Outro problema a ser enfrentado é o processo de seleção da Política Nacional de Reforma Agrária, que atualmente tem sua eficiência medida pela quantidade de novos assentamentos e pelo número de famílias assentadas. Para Melo Filho, o critério correto para seleção deveria ser o da aptidão para produção rural. O especialista aponta, ainda, para a necessidade de escolher terras mais adequadas, produtivas e de maior diálogo do Incra com os municípios, responsáveis por prover infraestrutura, educação, saúde e assistência social para os assentados.

“Segundo o Censo Agropecuário 2017, do IBGE, a renda média mensal da produção agropecuária gerada por uma família assentada é de R$453, ou seja, 0,53 salários mínimos. Esse é um resultado trágico. É muito difícil imaginar que apenas a distribuição de terra eliminará o conflito social e resolverá a falta de produtividade. Sem ajudar essas famílias a produzir, o distensionamento jamais acontecerá”, afirmou. 

Solo Seguro – A Conselheira do CNJ Daniela Madeira relembrou sua atuação como Juíza Auxiliar da Corregedoria Nacional de Justiça na elaboração do programa Solo Seguro. O projeto foi instituído pelo Provimento 144/2023, do CNJ, com o objetivo de coordenar e dar celeridade às medidas relativas à regularização fundiária na Amazônia Legal.

“A ideia de fazer o provimento surgiu após o CNJ verificar alta ocorrência de grilagem de terra nos nove estados da Amazônia Legal. Quando não se sabe quem é o dono da terra, a grilagem se torna comum, normalmente começando com desmatamento, seguido da titulação”, explicou a conselheira. Para ela, a regularização fundiária “traz segurança jurídica, estimula o investimento, a inclusão social, a arrecadação de impostos e o fator mais importante: o ordenamento territorial”.

A análise da conselheira é de que a ação da Corregedoria Nacional de Justiça buscou incentivar as Corregedorias dos tribunais estaduais a serem mais ativas no diálogo institucional com órgãos municipais e federais, dentre eles: a Secretaria do Patrimônio da União (SPU) do Ministério de Gestão e Inovação em Serviços Públicos, o Incra e o próprio Ministério do Meio Ambiente. “As Corregedorias dos estados da Amazônia Legal estavam acostumadas a tomar decisão administrativa, mas não a dialogar com os prefeitos sobre a titulação de terras e sobre a fiscalização dos cartórios. A partir desse diagnóstico, surgiu a ideia das Corregedorias da Justiça estadual atuarem mais ativamente, a partir da criação de núcleos de diálogo para acompanhar e garantir o registro dos títulos na Amazônia Legal”, contou.

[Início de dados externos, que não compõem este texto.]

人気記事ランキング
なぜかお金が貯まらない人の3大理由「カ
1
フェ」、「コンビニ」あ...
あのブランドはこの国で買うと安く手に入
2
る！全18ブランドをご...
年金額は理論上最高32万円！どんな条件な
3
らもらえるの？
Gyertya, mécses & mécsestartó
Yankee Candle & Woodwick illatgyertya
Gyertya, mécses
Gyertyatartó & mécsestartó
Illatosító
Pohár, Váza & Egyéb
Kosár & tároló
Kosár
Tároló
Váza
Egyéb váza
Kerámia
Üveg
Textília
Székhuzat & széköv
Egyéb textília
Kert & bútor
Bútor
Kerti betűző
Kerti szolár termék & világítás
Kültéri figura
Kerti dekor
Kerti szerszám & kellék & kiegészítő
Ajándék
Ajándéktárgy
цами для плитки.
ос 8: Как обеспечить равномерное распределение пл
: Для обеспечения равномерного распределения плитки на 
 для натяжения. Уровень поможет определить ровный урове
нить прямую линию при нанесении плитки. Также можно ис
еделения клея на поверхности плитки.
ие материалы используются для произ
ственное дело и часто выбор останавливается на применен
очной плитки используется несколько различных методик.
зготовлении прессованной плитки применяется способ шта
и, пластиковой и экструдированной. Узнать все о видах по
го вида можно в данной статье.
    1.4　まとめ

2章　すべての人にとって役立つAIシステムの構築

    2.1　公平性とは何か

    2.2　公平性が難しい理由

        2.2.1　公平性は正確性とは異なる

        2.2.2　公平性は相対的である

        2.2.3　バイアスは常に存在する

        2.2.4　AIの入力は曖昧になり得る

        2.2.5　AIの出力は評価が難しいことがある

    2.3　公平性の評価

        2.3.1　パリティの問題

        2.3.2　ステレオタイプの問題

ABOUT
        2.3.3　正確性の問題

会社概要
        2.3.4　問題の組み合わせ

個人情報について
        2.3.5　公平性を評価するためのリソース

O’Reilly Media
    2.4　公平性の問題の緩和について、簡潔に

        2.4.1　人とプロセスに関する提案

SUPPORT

A conselheira defendeu também a importância da criação da Semana Nacional de Regularização Fundiária cujo objetivo é estimular a titulação das terras. Durante a edição de 2023, foram entregues 31 mil títulos nos nove estados da Amazônia Legal. “O CNJ tem um papel importante na regularização fundiária. O programa Solo Seguro é um pontapé inicial para gerar a discussão entre as partes envolvidas no processo e, assim, evitar a judicialização”, alertou a conselheira.